• **PROBLEM DETAILS**
Could you copy out the listing below word for word, leaving out the pictures?

• **GIVEN RECORDS**
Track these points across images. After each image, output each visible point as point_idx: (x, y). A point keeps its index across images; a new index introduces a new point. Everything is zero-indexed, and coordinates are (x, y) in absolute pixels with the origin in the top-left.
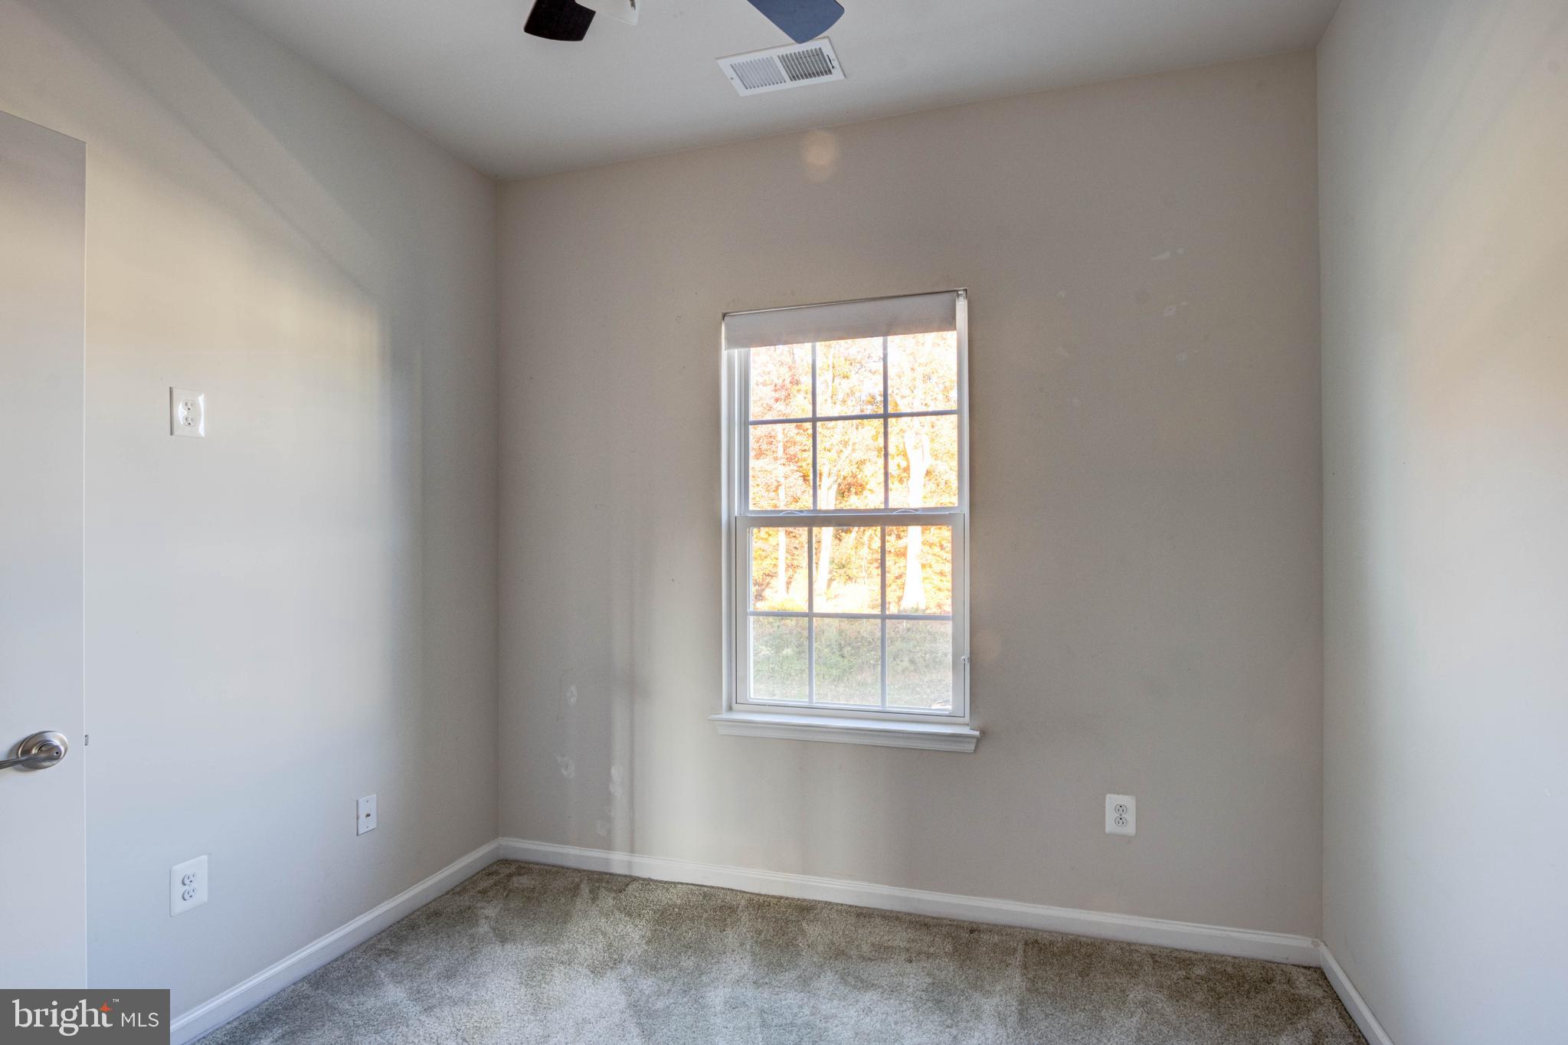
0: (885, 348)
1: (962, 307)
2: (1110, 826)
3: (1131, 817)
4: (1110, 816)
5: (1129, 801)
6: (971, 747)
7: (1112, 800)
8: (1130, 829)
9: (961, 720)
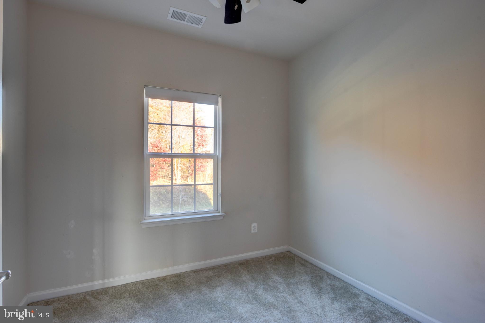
0: (194, 106)
1: (220, 100)
2: (253, 231)
3: (256, 228)
4: (253, 229)
5: (256, 224)
6: (222, 218)
7: (253, 225)
8: (256, 231)
9: (217, 211)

• **EXERCISE RESPONSE**
Track these points across images. After each image, output each visible point as point_idx: (x, y). A point keeps its index across images; a new index introduces a new point. Everything is zero-indexed, and coordinates are (x, y) in absolute pixels with the origin in the top-left.
0: (885, 348)
1: (962, 307)
2: (1110, 826)
3: (1131, 817)
4: (1110, 816)
5: (1129, 801)
6: (971, 747)
7: (1112, 800)
8: (1130, 829)
9: (961, 720)
0: (194, 106)
1: (220, 100)
2: (253, 231)
3: (256, 228)
4: (253, 229)
5: (256, 224)
6: (222, 218)
7: (253, 225)
8: (256, 231)
9: (217, 211)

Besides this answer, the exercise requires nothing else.